**Document text:**

Museum of Genocide Victims (KGB Museum)
TIME : 2016/2/22 11:55:29
Museum of Genocide Victims (KGB Museum)
Situated in Vilnius’s former Gestapo and KGB headquarters, the memorial to the thousands imprisoned and murdered under Soviet occupation after WWII is vital to understanding the psyche of Lithuania.
Following the demise of Germany, the Agreement of Yalta of 1945 was put in place between the triumvirate of Churchill, Stalin, and Roosevelt, which saw Europe carved up and half of Germany and all lands to the east, including Poland and the Baltic States, handed over to Russia. A guerrilla war ensued against Soviet occupation and in the years until the death of Joseph Stalin in 1953, rebels were consistently murdered or deported to Siberia, although the shackles of Communism were not fully shaken off until Lithuanian independence in 1990.

**Prompt:**
Carry the text about the Museum of Genocide Victims forward from its final sentence. The entries that follow were drawn from a separate source.

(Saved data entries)
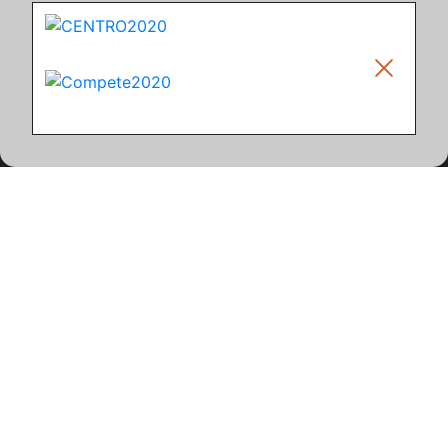
Climar - Indústria De Iluminação, S.A.
Climar Lighting - Sede
Climar - Indústria de Iluminação, S.A.

Rua Estrada Real, 50

3750-866 Águeda

Portugal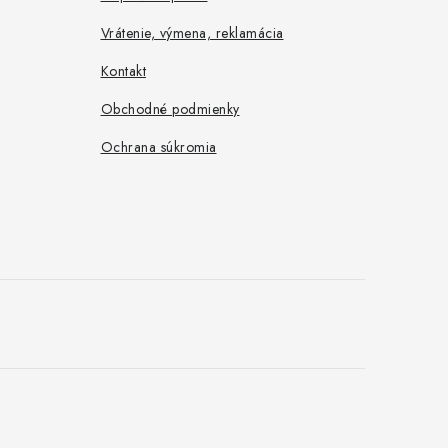
Vrátenie, výmena, reklamácia
Kontakt
Obchodné podmienky
Ochrana súkromia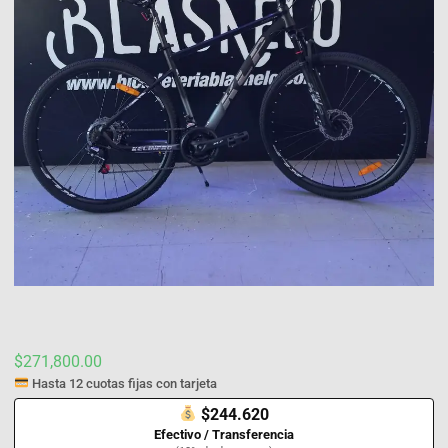
$
271,800.00
Hasta 12 cuotas fijas con tarjeta
$244.620
Efectivo / Transferencia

**Exercise response:**
As well as detailing the gradual suppression of the Lithuanian people under Stalin, exhibitions include KGB torture cells and execution chambers, which hold personal belongings rescued from mass graves found in countryside outside Vilnius. Considering that this building also housed the Gestapo HQ, an appropriate recent addition to the museum is the display about the Jewish ghettos and the Holocaust in Lithuania, including artifacts from the execution site at Paneriai.
Practical Info
The museum is open Wednesday through Saturday from 10 a.m. until 6 p.m., and until 5 p.m. on Sunday. Admission costs 6LTL, and concessions are 3LTL.